Mathematical Biology

Ronald W. Shonkwiler, James Herod

This text depicts mathematical biology as an area with inherent coherence rather than simply the incursion of one scientific discipline into another. It modernizes an earlier edition that was well received and significantly expands the concept of a “computer biology laboratory,” which provides students with an overall perspective of the area before moving on to a more focused subject matter. This book focuses on issues relevant in the modern world, such as cancer, genetics, and the rapidly developing subject of genomics. There are new chapters on parasites, cancer, and phylogenetics, as well as an introduction to online resources for DNA, protein lookups, and well-known pattern matching programs such as BLAST. In addition, the burgeoning topic of algebraic statistics is presented, and the usefulness of this area of study is demonstrated concerning phylogenetics.

Incorporating a computer algebra system into the flow of ideas in the book in a supportive but unobtrusive capacity is a distinctive aspect of the book that sets it apart from similar works. The syntax for both the Maple and Matlab systems is presented in a format that is known as a tandem. Students are given the ability to research “what if” scenarios, which enables them to investigate biological systems in a manner that was not possible thanks to the utilization of a computer algebra system.
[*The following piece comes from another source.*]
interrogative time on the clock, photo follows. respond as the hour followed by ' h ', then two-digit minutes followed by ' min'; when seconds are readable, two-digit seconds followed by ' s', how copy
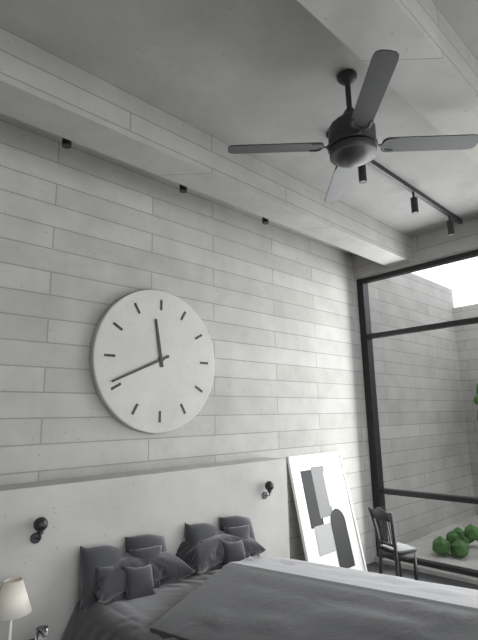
11 h 41 min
Each covered topic is comprehensive, even for pupils who do not have access to Maple or Matlab. All of the mathematical solutions come with corresponding graphical representations.

Mathematical Biology features many challenging problems, exercises, and examples. To comprehend the material provided, you must have completed one year of calculus together with linear algebra. The biology discussed begins with the study of populations and continues down to the molecular level; however, prior training in biology is not required. Students at the undergraduate and doctoral levels studying mathematics or biology, as well as scientists and researchers interested in exploring the applications of mathematics and computers in the natural sciences, will find this book useful.